Authentication with individual credentials;
Two-factor authentication (2FA TOTP) — available, strongly recommended;
Role-based access control (RBAC), with granular permissions;
Limited-duration session tokens with immediate revocation.

Encryption:

Encryption in transit (TLS) for all communications;
Encrypted storage for sensitive data (for example CNP);
Modern hashing for passwords.

Operational security:

Rate-limiting on sensitive points (authentication, share links);
Anti-bot protection (CAPTCHA) on publicly exposed forms;
Monitoring of infrastructure and security events;
Audit logging for privileged actions.

Resilience:

Daily automated backups, 30-day retention;
Point-in-time recovery capability for the last 7 days;
Periodic testing of restoration procedures.

B.2 Organisational measures

Strict need-to-know access — personnel have access only to data necessary for performing their tasks;
Confidentiality obligations through employment contracts and NDAs;
Periodic training of personnel on data protection and GDPR compliance;
Formalised procedures for managing security incidents;
Provider evaluation — verification of sub-processors before selection;
Internal policies for retention, deletion and backup management;
Dedicated point of contact for data protection requests (office@64bits.it).

B.3 Specific measures for international transfers

Standard Contractual Clauses (Decision 2021/914/EU) with relevant sub-processors;
Transfer Impact Assessment (TIA) documented for third jurisdictions;
Supplementary measures where necessary (end-to-end encryption, pseudonymisation).

B.4 Review

TOM is periodically reviewed and updated according to:

evolution of security threats;
new legal and regulatory requirements;
feedback from security incidents;
recommendations from ANSPDCP, EDPB or other competent authorities.

Annex C — Sub-processors (categories)

As of the date of issue of this Agreement, the Processor uses sub-processors from the following categories for the operation of the Services:

Category	Function	Typical location
Cloud infrastructure provider	Database hosting, object storage (files), cache	EU / US with adequate safeguards
Transactional email provider	Sending transactional emails (confirmations, alerts, invoices)	EU / US
Payment processing provider (PCI-DSS)	Card and electronic payment processing	EU / US
AI model provider	AI Assistant inference, OCR, embeddings	EU / US
Video meeting provider	SFU infrastructure for video meetings	EU
Anti-bot protection provider	CAPTCHA on sensitive points	EU / Global
Push notification provider	Delivery of push notifications to mobile devices	EU / US

The detailed list with the specific provider names, exact jurisdictions, third-party DPAs and supplementary transfer measures is available upon written and reasoned request transmitted to office@64bits.it, possibly under a reasonable confidentiality obligation (NDA), to protect the software design and commercial strategy.

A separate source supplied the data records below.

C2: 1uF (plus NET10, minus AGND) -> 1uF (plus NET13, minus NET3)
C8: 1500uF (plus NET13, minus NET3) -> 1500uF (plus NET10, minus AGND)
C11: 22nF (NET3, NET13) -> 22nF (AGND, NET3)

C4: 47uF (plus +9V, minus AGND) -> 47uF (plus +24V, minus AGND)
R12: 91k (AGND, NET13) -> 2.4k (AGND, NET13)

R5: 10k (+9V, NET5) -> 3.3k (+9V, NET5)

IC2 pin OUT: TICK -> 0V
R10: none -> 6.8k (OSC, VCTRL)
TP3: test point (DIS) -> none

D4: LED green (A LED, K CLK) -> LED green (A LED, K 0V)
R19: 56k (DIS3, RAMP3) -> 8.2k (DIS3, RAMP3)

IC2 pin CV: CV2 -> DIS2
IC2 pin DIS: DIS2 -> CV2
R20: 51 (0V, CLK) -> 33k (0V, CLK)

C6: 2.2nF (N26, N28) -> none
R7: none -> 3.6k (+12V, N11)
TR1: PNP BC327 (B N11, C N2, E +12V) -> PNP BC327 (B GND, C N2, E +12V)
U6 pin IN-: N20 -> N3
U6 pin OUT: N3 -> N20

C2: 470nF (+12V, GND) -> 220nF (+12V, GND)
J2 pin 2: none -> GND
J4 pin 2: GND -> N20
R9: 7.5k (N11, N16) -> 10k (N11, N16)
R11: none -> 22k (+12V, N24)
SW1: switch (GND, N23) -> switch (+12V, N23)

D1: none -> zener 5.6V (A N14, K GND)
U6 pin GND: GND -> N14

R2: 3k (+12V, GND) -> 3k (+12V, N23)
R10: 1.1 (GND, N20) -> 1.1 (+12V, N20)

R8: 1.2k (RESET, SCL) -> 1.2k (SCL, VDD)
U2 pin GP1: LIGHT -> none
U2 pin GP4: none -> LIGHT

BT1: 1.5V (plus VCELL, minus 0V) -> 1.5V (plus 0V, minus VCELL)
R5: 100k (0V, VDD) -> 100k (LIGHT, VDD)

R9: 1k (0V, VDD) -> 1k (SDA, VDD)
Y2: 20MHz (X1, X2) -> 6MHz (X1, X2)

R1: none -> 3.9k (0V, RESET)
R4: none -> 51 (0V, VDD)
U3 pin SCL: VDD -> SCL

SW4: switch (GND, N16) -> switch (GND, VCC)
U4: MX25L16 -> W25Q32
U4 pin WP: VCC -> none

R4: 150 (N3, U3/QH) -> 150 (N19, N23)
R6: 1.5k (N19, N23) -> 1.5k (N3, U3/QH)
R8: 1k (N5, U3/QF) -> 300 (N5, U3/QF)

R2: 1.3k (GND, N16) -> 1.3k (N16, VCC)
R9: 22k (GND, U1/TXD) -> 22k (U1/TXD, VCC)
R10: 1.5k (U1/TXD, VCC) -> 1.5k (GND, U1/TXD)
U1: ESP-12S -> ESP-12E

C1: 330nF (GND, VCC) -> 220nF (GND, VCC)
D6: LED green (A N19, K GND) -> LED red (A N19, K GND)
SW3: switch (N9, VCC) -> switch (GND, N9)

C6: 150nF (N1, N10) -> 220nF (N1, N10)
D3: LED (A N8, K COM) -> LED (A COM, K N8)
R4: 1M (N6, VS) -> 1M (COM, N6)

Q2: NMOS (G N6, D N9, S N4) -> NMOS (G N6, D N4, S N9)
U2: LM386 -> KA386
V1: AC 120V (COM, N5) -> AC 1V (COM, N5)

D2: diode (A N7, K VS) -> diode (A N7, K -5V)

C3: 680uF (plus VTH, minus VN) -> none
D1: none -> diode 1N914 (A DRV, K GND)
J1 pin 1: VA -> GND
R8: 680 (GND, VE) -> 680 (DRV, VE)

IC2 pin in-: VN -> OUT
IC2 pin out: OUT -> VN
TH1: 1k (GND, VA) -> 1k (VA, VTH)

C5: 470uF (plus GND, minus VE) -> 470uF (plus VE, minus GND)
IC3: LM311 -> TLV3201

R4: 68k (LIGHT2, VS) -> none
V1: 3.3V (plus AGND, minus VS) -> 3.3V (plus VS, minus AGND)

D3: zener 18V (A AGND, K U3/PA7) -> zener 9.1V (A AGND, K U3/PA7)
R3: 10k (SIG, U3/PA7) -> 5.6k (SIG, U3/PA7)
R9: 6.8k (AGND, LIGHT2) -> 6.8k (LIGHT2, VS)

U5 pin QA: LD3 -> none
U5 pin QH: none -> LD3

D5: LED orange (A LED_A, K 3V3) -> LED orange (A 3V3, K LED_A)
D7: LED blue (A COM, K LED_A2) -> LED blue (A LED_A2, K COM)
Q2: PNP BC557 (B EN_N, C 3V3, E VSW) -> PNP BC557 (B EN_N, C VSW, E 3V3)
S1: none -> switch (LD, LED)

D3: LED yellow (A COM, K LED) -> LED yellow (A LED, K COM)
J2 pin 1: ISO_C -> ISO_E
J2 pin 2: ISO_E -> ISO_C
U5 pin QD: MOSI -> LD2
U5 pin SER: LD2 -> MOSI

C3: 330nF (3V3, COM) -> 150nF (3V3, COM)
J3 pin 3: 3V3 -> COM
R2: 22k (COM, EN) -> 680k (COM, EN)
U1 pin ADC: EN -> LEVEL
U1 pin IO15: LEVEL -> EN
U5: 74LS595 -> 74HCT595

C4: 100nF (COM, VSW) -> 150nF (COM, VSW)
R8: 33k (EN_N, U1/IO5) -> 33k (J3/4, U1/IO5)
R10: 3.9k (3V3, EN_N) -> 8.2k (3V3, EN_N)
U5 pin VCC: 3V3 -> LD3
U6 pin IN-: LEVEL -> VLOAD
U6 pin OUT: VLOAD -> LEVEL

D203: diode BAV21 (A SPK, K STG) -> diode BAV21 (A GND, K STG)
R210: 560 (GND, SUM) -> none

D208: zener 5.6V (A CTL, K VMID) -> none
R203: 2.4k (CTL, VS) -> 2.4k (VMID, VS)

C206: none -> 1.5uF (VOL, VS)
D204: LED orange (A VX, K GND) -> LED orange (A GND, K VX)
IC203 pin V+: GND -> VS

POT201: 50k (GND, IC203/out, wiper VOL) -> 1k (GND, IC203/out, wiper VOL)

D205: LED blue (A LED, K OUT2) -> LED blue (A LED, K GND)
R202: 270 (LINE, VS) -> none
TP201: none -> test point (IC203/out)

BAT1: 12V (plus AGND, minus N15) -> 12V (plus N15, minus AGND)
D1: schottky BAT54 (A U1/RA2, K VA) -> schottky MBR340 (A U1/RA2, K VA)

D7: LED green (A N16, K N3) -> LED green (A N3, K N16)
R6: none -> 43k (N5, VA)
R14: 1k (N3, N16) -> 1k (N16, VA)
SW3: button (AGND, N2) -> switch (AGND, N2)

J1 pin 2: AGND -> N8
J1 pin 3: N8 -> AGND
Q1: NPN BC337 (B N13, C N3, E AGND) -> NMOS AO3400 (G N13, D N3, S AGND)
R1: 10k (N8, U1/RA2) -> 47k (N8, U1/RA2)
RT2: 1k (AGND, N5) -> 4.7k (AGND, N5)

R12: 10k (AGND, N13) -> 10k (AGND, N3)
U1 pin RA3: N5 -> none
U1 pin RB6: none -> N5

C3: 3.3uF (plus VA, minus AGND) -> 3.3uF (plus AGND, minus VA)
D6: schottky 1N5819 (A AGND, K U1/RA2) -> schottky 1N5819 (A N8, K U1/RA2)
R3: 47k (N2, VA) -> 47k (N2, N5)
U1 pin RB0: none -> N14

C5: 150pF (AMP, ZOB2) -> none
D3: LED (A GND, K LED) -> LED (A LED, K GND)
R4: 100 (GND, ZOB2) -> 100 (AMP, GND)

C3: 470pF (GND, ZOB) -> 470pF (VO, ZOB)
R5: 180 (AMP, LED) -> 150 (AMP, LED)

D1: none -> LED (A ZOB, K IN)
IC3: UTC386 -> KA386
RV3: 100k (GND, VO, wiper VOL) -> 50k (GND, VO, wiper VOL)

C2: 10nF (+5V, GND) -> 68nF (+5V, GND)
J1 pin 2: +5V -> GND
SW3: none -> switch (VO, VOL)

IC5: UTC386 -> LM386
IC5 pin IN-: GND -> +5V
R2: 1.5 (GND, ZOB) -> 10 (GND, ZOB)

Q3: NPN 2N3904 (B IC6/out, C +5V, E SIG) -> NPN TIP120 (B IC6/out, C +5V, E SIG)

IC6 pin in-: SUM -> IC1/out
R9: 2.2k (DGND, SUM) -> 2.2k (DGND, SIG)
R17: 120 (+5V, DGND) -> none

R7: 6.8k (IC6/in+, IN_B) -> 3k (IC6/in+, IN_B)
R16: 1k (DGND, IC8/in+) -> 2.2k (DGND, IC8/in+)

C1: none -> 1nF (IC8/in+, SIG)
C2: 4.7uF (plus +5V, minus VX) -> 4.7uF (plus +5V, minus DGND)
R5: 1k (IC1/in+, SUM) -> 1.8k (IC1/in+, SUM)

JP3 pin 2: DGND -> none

Notification of changes and the right to object are governed by section 6 of this Agreement.

Closing note

Application in BETA stage. Technical processing configurations may evolve. Material modifications will be notified in accordance with section 17.

Related documents:

End of Data Processing Agreement — version 1.0 — 04 May 2026.

The Romanian-language version is the official and prevailing version. This English version is a courtesy translation.